How I Negotiated My Rent in San Francisco
When I moved to San Francisco from New York in 2006, I was lucky to have built up a small amount of savings. I’d lived at home for a year after graduating from college, and my poorly paying job in publishing had a surprisingly generous retirement policy. I’d moved simply to have a change in my life, and with several close friends already living in San Francisco, it felt like an obvious choice. Still, I didn’t have a job or an apartment when I arrived. My friend Amanda’s parents generously offered to let me stay at their house for as long as I needed to. At my insistence, I paid them $200 every month in rent. I got a temp job doing admin work at an architecture firm in downtown San Francisco so that I could have some income while searching for a permanent job and an apartment.
Like a lot of temp work, my days weren’t exactly bustling. I spent a lot of time on a freelance job I’d taken on before leaving New York: a page-a-day cat calendar that involved writing something cat-related for every day of the year. It was easy and lovely living with Amanda’s parents, who treated me like the adult child I felt like, but I knew I’d have to find my own place eventually. Still, I hesitated. I felt intimidated by the possibility of living with strangers, which I hadn’t done before. After I’d moved out of my parents’ place in New York, I’d lived in two different apartments, both with my boyfriend. Now I’d up and and left my apartment and my boyfriend back in Brooklyn. It felt lonely.
I was curious about living alone, but didn’t consider pursuing it very seriously. I wasn’t sure it was a good fit for my personality. I also knew enough to realize that San Francisco was hardly any better than New York as far as cost of living. By happenstance, one of the men who worked in the architecture office asked me about my apartment search, and explained that he was planning to leave his one-bedroom in the Castro if I was interested in it. I told him I was sure I couldn’t afford it, but he said I should come by to see the apartment anyway. If I liked it, he’d put me in touch with his landlord. Maybe we could work something out.
I called my brother and told him I was thinking about living alone. “Really?” he responded. “I mean, I would never want to live alone, but I guess some people like it.”

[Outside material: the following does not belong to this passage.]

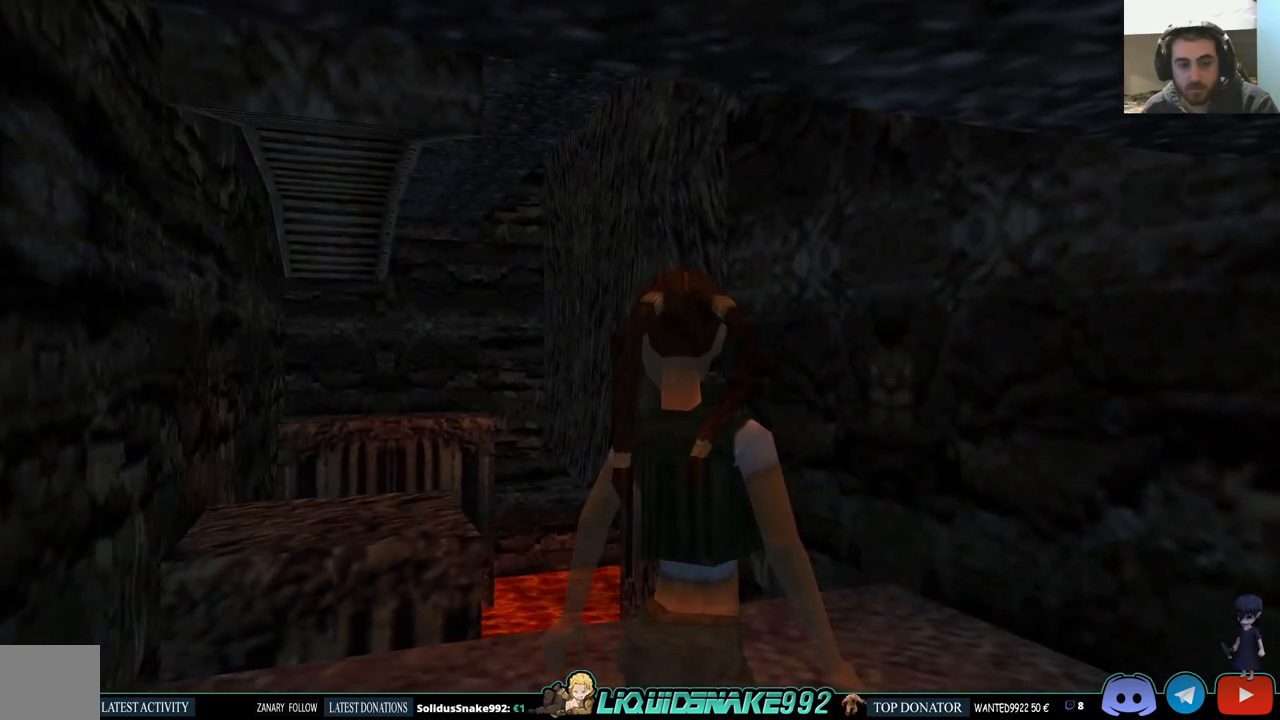
{"buttons": ["DPAD_LEFT"], "left_stick": "center", "right_stick": "center", "events": [[367, "DPAD_LEFT", "down"], [367, "L1", "up"]]}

I went to see the apartment on a cold Sunday in December. I met my colleague on his front stoop and we walked in together. He had told me that he’d lived here for 10 years, and was leaving so that he could move into his girlfriend’s place, where he spent all his time anyway.
It showed. As soon as we unlocked the door of the building, we encountered a thick layer of coupon fliers covering the entire entryway like a paper ocean. It appeared to be the buildup of weeks, or maybe months, of mail delivery. He had to shove the front door hard in order to create a path through the coupons wide enough for us to walk through. I followed him up a dusty flight of carpeted stairs and entered the apartment at the top of the landing.
My first impression was that it was horribly depressing. Again, my colleague’s relative absence in his own apartment was obvious. The apartment, a small one-bedroom, looked slightly abandoned. Bare bulbs dangled from the ceiling and a sagging three-legged butcher block sat in a corner of the tiny kitchen like a stout troll. The flooring was stained linoleum in a parquet pattern. Despite this initial bad impression, I also saw nice ceiling fixtures, delicate molding, and design details like a marble mantel (the fireplace had been bricked in) and three big windows spanning one wall of the living room. I am not a handy, fixer-upper type, but despite my worries about the financial and possible psychological strains of living alone, I was interested.
I spoke to the landlord and learned that he wanted to rent it for $1,400 a month—an amount that I squarely could not afford. Amanda’s parents, god bless them, assured me that I could stay at their house for as long as I wanted, and that shouldn’t feel like I had to take the first apartment that came along. I sat down with some friends, who suggested that I should negotiate with the landlord. What could I offer the him in exchange for lowering the rent? We came up with a short list that consisted mostly of variations of
• Avoiding the hassle of posting on Craiglist
• Avoiding the expense of basic improvements like painting, etc.
• Helping with building upkeep (questionable; again—not handy)
• Promising to be a model tenant (desperate; who hasn’t said this?)
I called the landlord back and explained that I really wanted the apartment, but that on my salary ($36,000) there was no way I could afford $1,400 a month. But, I added, if he was willing to rent it to me for less, I would move in as-is. There would be no need to paint or spiff the place up at all. I promised to pay my rent on time every month and be quiet as a dormouse. He asked me what I thought I could afford, and I told him $900 a month. He counter-offered with $1,050, on the understanding, later written into the lease, that in exchange for reduced rent, I would help keep the building tidy. Maybe he was also tired of wading through weeks of coupon detritus.
It didn’t seem like the kind of negotiation that ever would have worked out, but it did. I quickly accepted his offer, high on the thrill of a successful negotiation, even though it was still far more than I’d ever paid in rent. A cadre of friends helped me move in a month later on a sunny Saturday morning. The west facing windows let in tons of light, even on short winter days. And as it turned out, I loved living alone.
Leda Marritz is the Creative Director at DeepRoot Green Infrastructure. She still lives in San Francisco.